## [SUPPLIED PASSAGE]
If Mark's portfolio is significantly smaller, so if he has $600,000, his initial spending rate is probably too high or very likely too high. So, $35,000 of that $600,000 portfolio would be closer to 6%. Most planners if they were to look at that number would say Mark, let's see if we can figure out some things to either try to reduce your in-retirement spending, or try to enlarge your portfolio before you get close to retirement.

Glaser: Maria, this 4% rule gets kicked around a lot, we talked about it a lot, but say, that I just misunderstood, can you explain to us exactly what that 4% rule, what it's saying?

Bruno: Yeah. I think we'll talk about that in more detail with our experts today as well, but the 4% rule really--well, the intent of it was to, as Christine had mentioned, you look at your portfolio balance, and if your target rate is 4%, you would spend 4% of that. One way to calculate that in terms of the 4% spending rule. As we have known for the past 20 years or so is that that number would increase every year for inflation, so the intent was to provide a predictable income stream for retirees.

The danger, though, with that, as Christine had mentioned around portfolio size, if you continue with that type of spend rate and you might encounter a bear market then what you thought was 4% could actually be even 6%, much greater. The concern would be if that were to happen early in retirement. It could put the portfolio longevity at a great risk. So really need to look at and calibrate what that spend rate is relative to the portfolio on an annual basis. There are different ways that you can do that and we'll talk about that.

Glaser: Yeah, we'll definitely spend some time there. But Christine, something we hear a lot is that people want to have a zero percent withdrawal rate, that they only want to attach dividend, they only want to touch growth, they never want to touch the principal. Is that realistic for most retirees?

Benz: It's not, and first of all, that's not a zero percent withdrawal rate, either. If you are withdrawing something, it doesn't matter whether it comes from income or your harvesting capital gains or whatever you are doing. If you are taking money out of your portfolio in any form, that counts as a withdrawal rate, so I would just put that out there. And I think that the problem is while there is a lot that is intuitively appealing about just living on the income from a portfolio, there is a lot over the past couple of decades, three or four decades, that has made that a really tricky thing.

So retirees who want to subsist exclusively on income distributions from their portfolio have had a tough choice because they too have been buffeted around by the declining rate environment, declining interest-rate environment. So their choice has been either stick with the safe stuff that has historically been the raw material for retirement portfolios, or if I want a higher yield than 1% or 2% that I can get with cash in high quality bonds, I need to venture out on the risk spectrum. We have been seeing a lot of retirees make that latter choice, the ones who are income-centric. We see a lot of gravitating to some of these higher incomes but in some cases, higher risk--or frankly every case--higher risk investment type.

## [DATASET]
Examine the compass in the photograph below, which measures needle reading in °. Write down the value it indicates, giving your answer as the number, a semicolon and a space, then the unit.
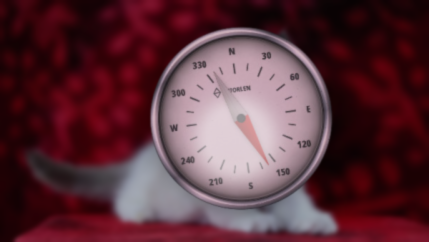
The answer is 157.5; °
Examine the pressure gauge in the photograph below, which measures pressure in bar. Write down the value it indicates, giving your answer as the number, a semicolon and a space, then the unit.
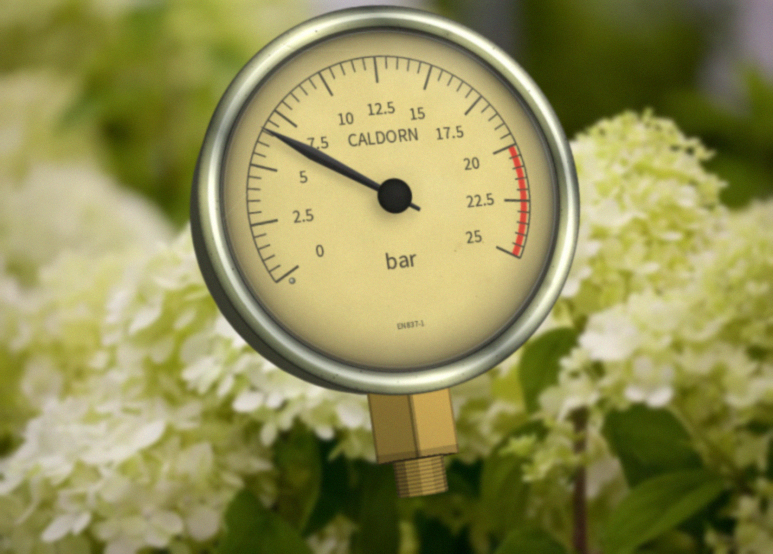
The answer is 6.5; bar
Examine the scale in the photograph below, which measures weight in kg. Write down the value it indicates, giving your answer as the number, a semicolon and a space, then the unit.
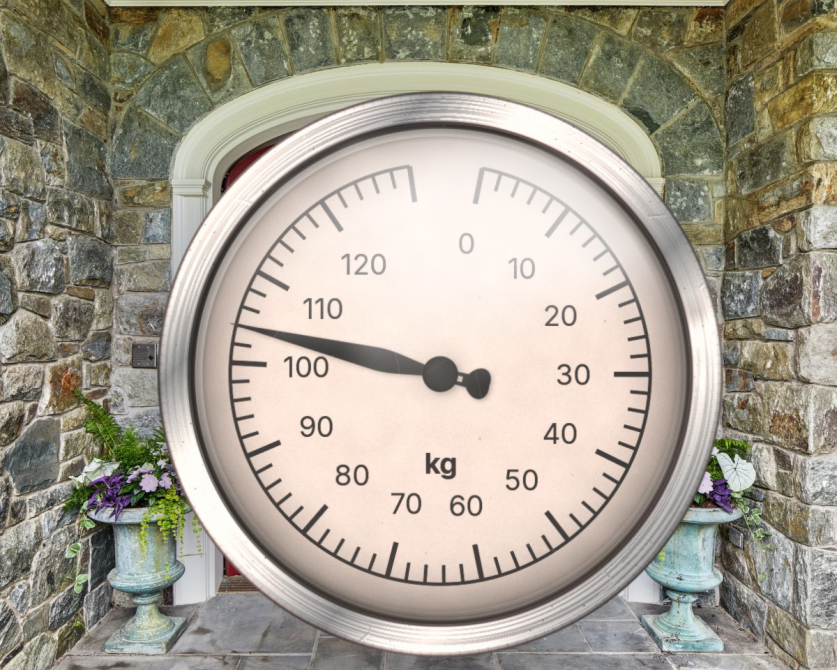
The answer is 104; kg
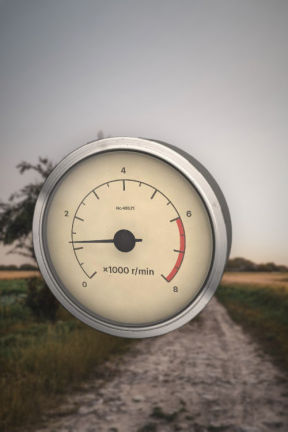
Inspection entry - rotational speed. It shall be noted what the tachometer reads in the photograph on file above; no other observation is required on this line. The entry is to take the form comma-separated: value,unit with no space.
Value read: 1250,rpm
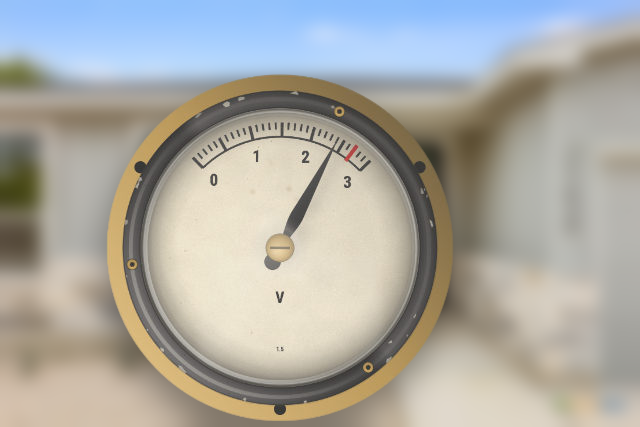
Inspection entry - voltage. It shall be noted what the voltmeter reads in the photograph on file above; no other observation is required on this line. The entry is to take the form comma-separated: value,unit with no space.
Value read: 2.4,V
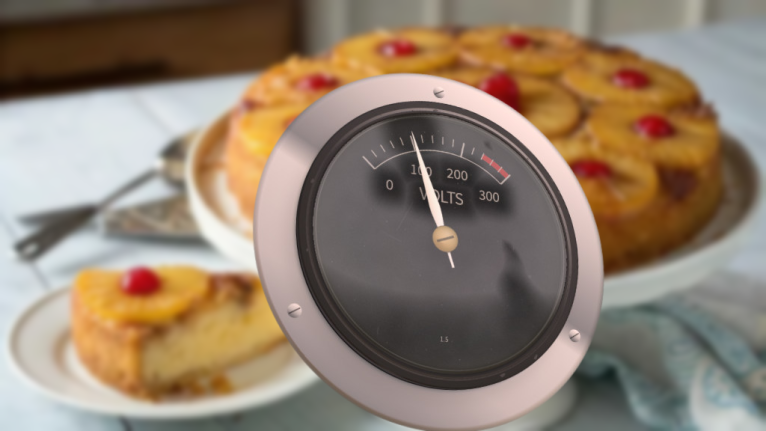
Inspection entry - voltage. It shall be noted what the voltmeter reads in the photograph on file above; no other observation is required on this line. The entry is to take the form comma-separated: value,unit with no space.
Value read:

## [EXERCISE DIRECTIONS]
Go on with the conversation about retirement withdrawal rates, picking up after its final sentence. The data has no connection to the text about retirement withdrawal rates.

## [RESULT]
So my thought would be to just a take a step back, not focus so much on current income, you certainly want income producers as a portion of your portfolio, but just take a step back and think how can I build a portfolio with the best total return characteristics going forward. And if you are to do that, if you are to listen to our colleagues in Morningstar Investment Management or your colleagues who do investment management at Vanguard, they would say building a portfolio strictly of high-income producers is not going to produce the best diversified portfolio with the best forward-looking prospect. So, I think it's important to not focus exclusively on current income,to just think about building a portfolio with the best total return characteristics and using that as a starting point.

Glaser: If I can make a plug for one of our afternoon sessions we do have Travis Miller who is one of our chief utility analysts, the dividend expert, who will talk about some of the few places you can find yield today. 

Maria, I know Vanguard has done a significant amount of research on a fixed-percent withdrawal rate but by putting a ceiling and floor around it, to make sure that you are not getting too crazy during bull and bear markets. Can you explain kind of what this process is and how it works?

Bruno: Sure. I'd be happy to. So, as I first had alluded to the 4% spending rules, we know it has been intended to provide a predicable income stream. The risk is it doesn't really acknowledge the portfolio volatility. The flip side would be to take a percentage of portfolio method and that's exactly that--you would look at your prior year end balance, you would take 4% of that every year. The downside to that is it can provide a volatile income stream, and that could be difficult for some retirees who need some type of predictable income stream to meet their expenses.

So, a hybrid approach that we recommend at Vanguard is really marrying the two. It would be setting what your initial rate would be, let say it's 4%. And what you would generally speaking do is look at your prior year end balance and look at what 4% of that would be. But then also look at your prior year spending and set a ceiling and floor. So, for instance, hypothetically, it's 5%, and 2%, what you would do is you would look at your prior year-end spend, estimate what it would be the 5% real increase or 2% decrease, and look to see where--so basically what it does is it sets a ceiling and a floor, it sets some barriers around that relative to the 4% and you would take within that whether the 4% of it were to fall outside of that, you would actually instead take the ceiling.

And what it does is, it allows for market participation, so in years when the markets are generous, it allows you to spend more, but it puts a ceiling on it, thus allowing a little bit more downside protection. So, it does require little bit of math through the years, but what it does is, it actually--we've done the research--it actually helps with the durability of the portfolio, but while giving some variability around this 4% rule or whatever rule you've set out as a retiree.

Benz: It's a great research paper. I've referred to it before, and I think it's a really helpful way to think about in retirement spending. Jonathan Guyton, the financial planner has done something kind of similar right with the guard rail idea. But the basic idea is that fixed-rate of expenses with some buffers on either side.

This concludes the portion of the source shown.